Ein Einwanderungsgesetz löst das Dilemma nicht

Zum Königsweg aus dem Migrationsdilemma und gegen den Druck linker und rechter Ideologen haben die etablierten Parteien die Verabschiedung eines Einwanderungsgesetzes erkoren. So notwendig dieses ist, trügt doch auch hier die Hoffnung, dieses würde tatsächlich aus diesem Dilemma befreien. Einerseits werden mit einem Einwanderungsgesetz von links und rechts ganz unterschiedliche Erwartungen verknüpft. Hier ist es die Fortsetzung der Politik der offenen Grenzen ohne Umweg über das Asylrecht, dort ist es ein Gesetz zur Verhinderung von Zuwanderung beziehungsweise zur ethnisch, kulturellen Selektion.

Doch auch aus der etablierten Politik wird ein Einwanderungsgesetz zugleich mit allerlei Erwartungen aufgeladen. Die Wirtschaft braucht dieses im weltweiten Kampf der Industrieländer um Experten und Fachleute. Zudem sollen Einwanderer den Pflegenotstand lindern und den Arbeitskräftemangel in Landwirtschaft, Gastronomie und Handwerk beheben. Das Demografieproblem, dass die Renten der kommenden Generationen gefährdet, sollen sie außerdem lösen. Wirtschaftsforscher gehen davon aus, dass dafür bis zu 500.000 Einwanderer pro Jahr in Deutschland nötig sein werden.

Wundermittel gibt es nicht

Und schon öffnet sich im Migrationsdilemma eine neue Front. Schließlich kommen nicht nur Arbeitskräfte nach Deutschland, sondern Menschen, womöglich ganze Familien, die ganz selbstverständlich ihre eigene kulturelle Identität und Religion mitbringen. Vor allem Fachkräfte, die auch von Kanada, Australien oder Großbritannien umworben werden, erwarten eine offene Einwanderungsgesellschaft, um nicht zu sagen eine Willkommenskultur. Auf der anderen Seite lähmt das die wirtschaftliche Entwicklung in den Heimatländern, wenn permanent gut ausgebildete Fachkräfte abgeworben werden. Ein solcher Braindrain wirft diese Länder ökonomisch wieder zurück, was wiederum schwer kontrollierbare Migrationsströme fördert.
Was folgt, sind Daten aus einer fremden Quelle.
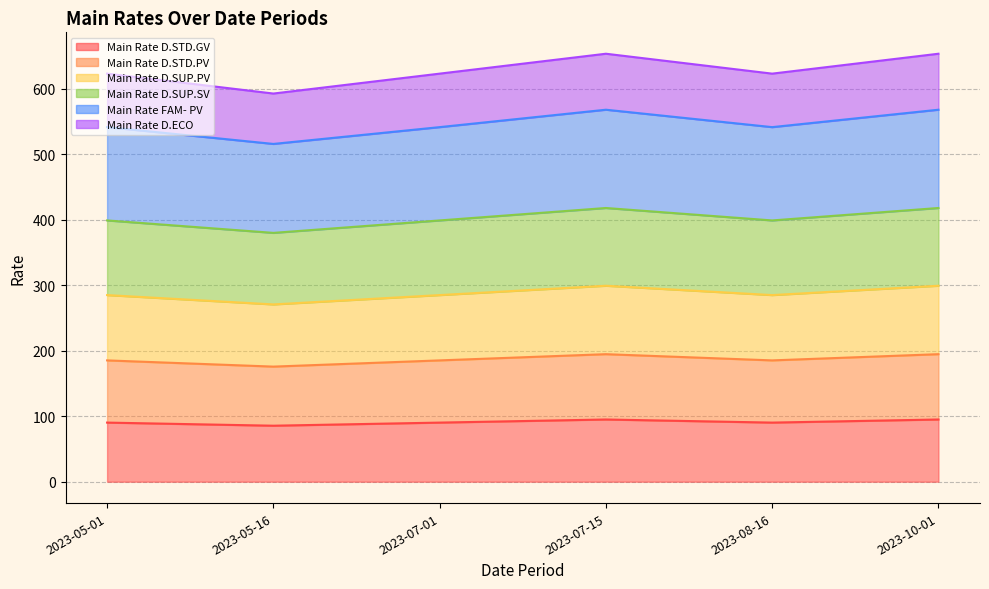

Reading left to right, transcribe all the data shown in this chart.

Main Rate D.STD.GV: 2023-05-01=90.2	2023-05-16=85.5	2023-07-01=90.2	2023-07-15=95.0	2023-08-16=90.2	2023-10-01=95.0
Main Rate D.STD.PV: 2023-05-01=185.2	2023-05-16=175.8	2023-07-01=185.2	2023-07-15=194.8	2023-08-16=185.2	2023-10-01=194.8
Main Rate D.SUP.PV: 2023-05-01=285.0	2023-05-16=270.8	2023-07-01=285.0	2023-07-15=299.2	2023-08-16=285.0	2023-10-01=299.2
Main Rate D.SUP.SV: 2023-05-01=399.0	2023-05-16=380.0	2023-07-01=399.0	2023-07-15=418.0	2023-08-16=399.0	2023-10-01=418.0
Main Rate FAM- PV: 2023-05-01=541.5	2023-05-16=515.9	2023-07-01=541.5	2023-07-15=568.1	2023-08-16=541.5	2023-10-01=568.1
Main Rate D.ECO: 2023-05-01=623.2	2023-05-16=592.8	2023-07-01=623.2	2023-07-15=653.6	2023-08-16=623.2	2023-10-01=653.6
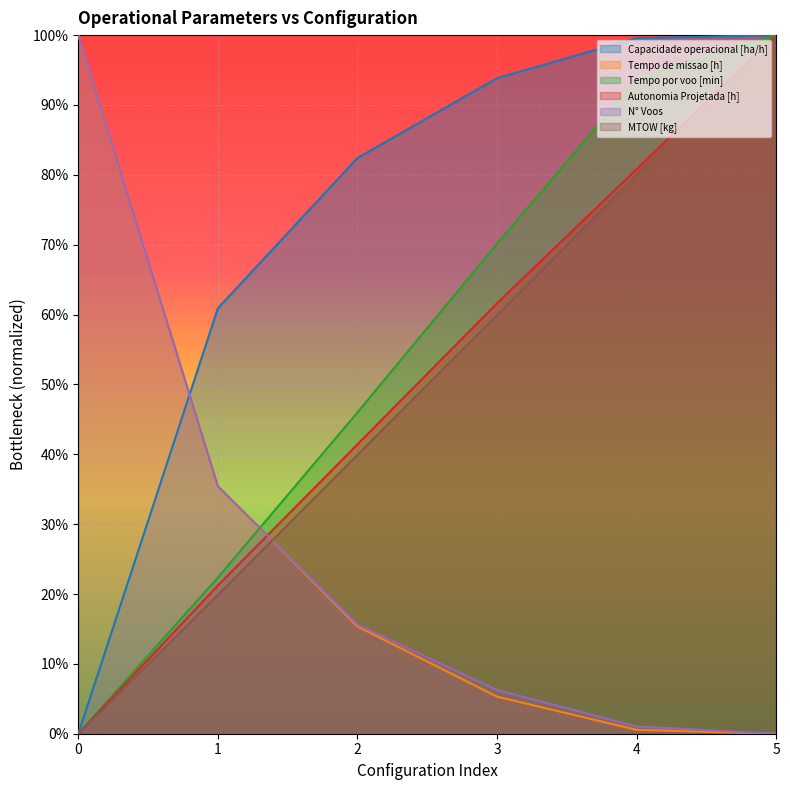

Is the value of Tempo de missao [h] at 1 greater than the value of MTOW [kg] at 5?

No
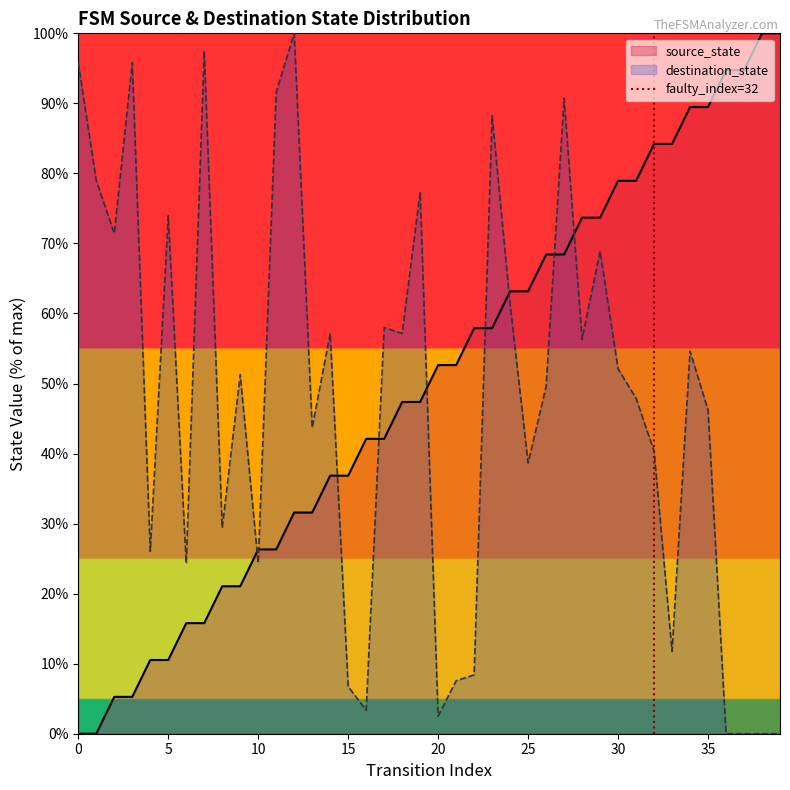

After their last crossing, which series has the higher values: source_state or destination_state?

source_state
Auch ein Einwanderungsgesetz befreit die liberale Demokratie also nicht von einer ihrer größten Zumutungen. Es kann vielleicht Vorurteile abbauen, kultureller Heterogenität zu mehr Akzeptanz verhelfen, Integration fördern. Aber es kann das Migrationsdilemma nicht lösen. Es hilft der Politik nicht, sich vom ideologischen Druck von Links und Rechts zu befreien. Es gilt für ein Einwanderungsgesetz vielmehr dasselbe wie für jede andere repressive oder integrative Maßnahme der Migrationspolitik. Man muss es machen, man muss es versuchen. Man darf aber nicht so tun, als gäbe es ein Wundermittel.